Jack Whitten to participate in symposium on his work

Jack Whitten wrote: “Painters use paint to construct light and space. The history of painting is encoded in the light and space of all paintings produced since the dawn of human consciousness. Light is fast and painting is slow.”

On Oct. 5 at 2 p.m., a symposium on his work, which is on exhibit at The Rose Art Museum, will be held in the Carl and Ruth Shapiro Admissions Center Presentation Room. Titled, "Jack Whitten: Painting, Politics, Technology," the symposium will feature the artist himself; Curator-at-Large Katy Siegel, an art history professor at Hunter College, N.Y.; Arthur Ou, director of the photography program at The New School; Michelle Kuo, Artforum editor in chief; Mingus Mapps, the Gregg Sneirson, Loretta Sneirson and Lester Sneirson Professor of African and Afro-American Studies and Politics; and Howard Singerman, an associate professor of contemporary art and theory at the University of Virginia.

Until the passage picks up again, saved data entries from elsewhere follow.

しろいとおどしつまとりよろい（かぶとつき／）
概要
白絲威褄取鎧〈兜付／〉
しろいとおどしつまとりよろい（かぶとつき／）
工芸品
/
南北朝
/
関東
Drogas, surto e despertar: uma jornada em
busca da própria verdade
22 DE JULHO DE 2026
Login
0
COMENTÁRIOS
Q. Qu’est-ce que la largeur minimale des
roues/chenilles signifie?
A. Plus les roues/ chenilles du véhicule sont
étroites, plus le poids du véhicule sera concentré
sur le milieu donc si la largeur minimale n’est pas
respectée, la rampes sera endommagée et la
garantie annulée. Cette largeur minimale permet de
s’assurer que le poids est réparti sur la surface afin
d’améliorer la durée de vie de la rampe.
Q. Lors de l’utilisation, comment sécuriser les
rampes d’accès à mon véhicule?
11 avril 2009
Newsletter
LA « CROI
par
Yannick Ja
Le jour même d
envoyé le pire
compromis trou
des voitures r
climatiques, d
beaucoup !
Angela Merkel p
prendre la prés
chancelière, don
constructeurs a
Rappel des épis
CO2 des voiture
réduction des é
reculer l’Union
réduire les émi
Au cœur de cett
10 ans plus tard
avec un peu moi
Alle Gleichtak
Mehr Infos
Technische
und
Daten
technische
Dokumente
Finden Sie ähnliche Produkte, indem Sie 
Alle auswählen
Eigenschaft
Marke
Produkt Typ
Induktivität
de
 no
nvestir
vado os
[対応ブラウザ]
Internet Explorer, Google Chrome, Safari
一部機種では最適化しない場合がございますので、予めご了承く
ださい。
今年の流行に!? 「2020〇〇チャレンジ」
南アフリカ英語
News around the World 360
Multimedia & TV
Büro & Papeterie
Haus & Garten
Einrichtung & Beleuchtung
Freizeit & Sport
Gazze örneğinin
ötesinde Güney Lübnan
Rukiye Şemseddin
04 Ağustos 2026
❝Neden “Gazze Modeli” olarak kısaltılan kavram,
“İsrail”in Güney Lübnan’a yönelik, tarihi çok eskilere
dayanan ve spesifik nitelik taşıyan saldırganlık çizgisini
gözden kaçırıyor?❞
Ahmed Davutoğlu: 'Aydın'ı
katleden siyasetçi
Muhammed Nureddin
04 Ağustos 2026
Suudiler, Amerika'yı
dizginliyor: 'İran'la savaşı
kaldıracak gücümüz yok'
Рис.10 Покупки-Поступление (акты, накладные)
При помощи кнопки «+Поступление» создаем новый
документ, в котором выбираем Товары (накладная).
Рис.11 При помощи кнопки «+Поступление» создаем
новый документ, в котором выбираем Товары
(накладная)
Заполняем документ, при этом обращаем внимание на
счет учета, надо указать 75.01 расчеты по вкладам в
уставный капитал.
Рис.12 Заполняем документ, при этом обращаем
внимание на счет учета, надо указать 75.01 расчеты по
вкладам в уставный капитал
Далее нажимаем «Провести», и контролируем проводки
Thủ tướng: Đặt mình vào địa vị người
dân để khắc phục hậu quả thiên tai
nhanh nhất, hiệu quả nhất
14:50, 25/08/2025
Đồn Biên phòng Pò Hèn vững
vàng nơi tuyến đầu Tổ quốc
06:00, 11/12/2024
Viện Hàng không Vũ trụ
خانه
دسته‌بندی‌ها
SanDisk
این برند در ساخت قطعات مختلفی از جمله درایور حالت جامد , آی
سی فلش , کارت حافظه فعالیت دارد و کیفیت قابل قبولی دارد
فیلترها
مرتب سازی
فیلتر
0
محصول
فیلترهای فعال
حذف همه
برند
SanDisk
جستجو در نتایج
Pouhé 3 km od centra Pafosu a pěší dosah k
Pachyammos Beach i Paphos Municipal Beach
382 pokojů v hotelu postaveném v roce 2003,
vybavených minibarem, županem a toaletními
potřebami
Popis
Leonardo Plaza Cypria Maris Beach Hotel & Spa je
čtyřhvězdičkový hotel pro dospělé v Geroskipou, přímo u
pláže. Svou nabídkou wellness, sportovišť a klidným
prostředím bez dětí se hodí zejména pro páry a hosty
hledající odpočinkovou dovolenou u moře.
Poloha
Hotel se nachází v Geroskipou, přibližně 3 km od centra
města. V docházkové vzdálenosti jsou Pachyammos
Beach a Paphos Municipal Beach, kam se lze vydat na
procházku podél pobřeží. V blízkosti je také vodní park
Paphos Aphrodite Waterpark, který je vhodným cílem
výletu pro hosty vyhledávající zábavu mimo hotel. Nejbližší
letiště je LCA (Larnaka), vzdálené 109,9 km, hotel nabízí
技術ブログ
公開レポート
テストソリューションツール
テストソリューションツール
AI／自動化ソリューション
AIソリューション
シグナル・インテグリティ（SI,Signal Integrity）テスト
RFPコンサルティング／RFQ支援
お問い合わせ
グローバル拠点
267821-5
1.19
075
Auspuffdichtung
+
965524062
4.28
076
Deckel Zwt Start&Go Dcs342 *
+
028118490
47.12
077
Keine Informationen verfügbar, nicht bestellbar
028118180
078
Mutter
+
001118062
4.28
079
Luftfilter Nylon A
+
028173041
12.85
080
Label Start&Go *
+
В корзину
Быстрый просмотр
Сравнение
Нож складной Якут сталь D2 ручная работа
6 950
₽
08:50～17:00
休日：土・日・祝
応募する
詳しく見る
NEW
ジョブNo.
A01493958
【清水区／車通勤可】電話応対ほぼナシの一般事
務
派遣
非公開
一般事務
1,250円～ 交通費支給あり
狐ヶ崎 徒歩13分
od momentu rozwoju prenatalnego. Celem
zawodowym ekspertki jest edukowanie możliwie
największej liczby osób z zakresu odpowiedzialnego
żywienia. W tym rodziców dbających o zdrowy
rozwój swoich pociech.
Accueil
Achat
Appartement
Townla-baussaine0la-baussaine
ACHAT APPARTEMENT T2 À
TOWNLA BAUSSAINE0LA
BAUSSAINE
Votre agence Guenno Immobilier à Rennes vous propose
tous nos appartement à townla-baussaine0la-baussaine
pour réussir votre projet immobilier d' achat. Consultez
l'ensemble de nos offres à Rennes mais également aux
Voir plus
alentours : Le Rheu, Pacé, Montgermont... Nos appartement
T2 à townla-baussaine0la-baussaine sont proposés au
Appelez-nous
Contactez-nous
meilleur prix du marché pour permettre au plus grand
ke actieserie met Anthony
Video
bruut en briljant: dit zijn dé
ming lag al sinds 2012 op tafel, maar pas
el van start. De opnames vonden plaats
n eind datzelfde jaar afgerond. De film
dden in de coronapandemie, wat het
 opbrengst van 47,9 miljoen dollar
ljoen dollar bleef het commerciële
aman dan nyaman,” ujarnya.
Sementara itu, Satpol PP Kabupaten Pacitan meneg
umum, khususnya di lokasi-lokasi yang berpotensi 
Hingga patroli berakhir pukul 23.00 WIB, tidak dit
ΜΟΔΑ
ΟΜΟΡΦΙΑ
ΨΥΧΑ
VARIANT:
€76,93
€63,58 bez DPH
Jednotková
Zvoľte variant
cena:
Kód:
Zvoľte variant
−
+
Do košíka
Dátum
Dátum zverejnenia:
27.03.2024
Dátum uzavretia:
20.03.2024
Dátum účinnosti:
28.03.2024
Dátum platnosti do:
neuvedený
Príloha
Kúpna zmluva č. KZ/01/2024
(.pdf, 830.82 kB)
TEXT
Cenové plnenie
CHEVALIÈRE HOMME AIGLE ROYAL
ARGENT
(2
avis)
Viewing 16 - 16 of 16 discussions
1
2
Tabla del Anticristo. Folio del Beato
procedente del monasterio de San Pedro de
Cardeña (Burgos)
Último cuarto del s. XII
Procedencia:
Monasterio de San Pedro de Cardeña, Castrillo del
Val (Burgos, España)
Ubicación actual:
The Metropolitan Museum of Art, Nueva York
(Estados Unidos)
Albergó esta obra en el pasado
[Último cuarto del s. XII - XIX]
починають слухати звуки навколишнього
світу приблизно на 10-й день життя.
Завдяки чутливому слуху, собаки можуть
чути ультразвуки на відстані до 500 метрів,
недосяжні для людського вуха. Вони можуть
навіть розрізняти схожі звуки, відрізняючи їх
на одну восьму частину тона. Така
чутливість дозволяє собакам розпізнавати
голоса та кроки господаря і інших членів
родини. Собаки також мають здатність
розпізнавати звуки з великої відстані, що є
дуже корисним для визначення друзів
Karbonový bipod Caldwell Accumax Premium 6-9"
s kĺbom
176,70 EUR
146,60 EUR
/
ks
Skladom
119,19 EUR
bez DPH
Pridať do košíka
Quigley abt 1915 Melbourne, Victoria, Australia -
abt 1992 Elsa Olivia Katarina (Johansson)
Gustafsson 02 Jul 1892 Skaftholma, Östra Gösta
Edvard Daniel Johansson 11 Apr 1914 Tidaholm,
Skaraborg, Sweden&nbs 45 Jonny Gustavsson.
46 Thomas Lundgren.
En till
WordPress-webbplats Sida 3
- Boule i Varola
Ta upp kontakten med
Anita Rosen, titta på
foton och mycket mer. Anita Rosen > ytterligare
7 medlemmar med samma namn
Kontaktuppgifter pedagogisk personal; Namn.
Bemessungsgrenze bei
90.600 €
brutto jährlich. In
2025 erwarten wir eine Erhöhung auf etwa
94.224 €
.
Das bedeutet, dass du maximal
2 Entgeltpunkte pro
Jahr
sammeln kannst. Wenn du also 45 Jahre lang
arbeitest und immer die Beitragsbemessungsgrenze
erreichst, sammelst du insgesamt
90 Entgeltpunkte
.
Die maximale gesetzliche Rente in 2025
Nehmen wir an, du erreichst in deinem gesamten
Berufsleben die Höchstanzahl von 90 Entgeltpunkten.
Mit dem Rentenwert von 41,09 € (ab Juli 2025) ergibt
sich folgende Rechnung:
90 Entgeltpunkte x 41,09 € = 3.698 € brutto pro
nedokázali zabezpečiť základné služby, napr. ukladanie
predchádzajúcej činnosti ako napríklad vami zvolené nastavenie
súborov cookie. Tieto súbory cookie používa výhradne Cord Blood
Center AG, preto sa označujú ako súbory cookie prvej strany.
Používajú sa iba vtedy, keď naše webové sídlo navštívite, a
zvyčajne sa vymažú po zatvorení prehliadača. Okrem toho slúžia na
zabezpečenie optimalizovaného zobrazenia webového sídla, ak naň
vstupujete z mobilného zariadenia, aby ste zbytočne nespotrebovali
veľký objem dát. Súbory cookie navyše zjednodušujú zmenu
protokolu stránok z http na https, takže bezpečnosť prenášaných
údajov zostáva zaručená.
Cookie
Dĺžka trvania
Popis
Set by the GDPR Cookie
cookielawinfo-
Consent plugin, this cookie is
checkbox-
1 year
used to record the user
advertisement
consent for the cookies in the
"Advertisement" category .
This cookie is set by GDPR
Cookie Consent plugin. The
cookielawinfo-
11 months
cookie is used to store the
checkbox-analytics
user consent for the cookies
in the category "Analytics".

For Whitten, 1970 marked what he calls a “time of reckoning” in his painting, a decisive moment when he erased the hand of the past and moved into his own present. Whitten began a course of experiments with paint that expanded, quite literally, the scale of painting on canvas, and, still more significantly, the possibilities of the medium. He began with the Slab paintings of 1971, for which he constructed a kind of developing tool—a large wooden T—that pulled acrylic paint across a surface in a single gesture. Moving forward from this success, Whitten made several monumental paintings up to twenty feet long using the developer as well as other tools.

Light Years also includes experimental drawing studies and small works on canvas made with slices of dried acrylic paint, among the first collages ever made using paint. Incorporating the speed and look of mechanical reproduction with painting’s unpredictable materiality, these works create new forms of light and space that speak directly to contemporary reality. Never before exhibited, these works by Jack Whitten from 1971-1973 are like a signal that has taken light years to reach us.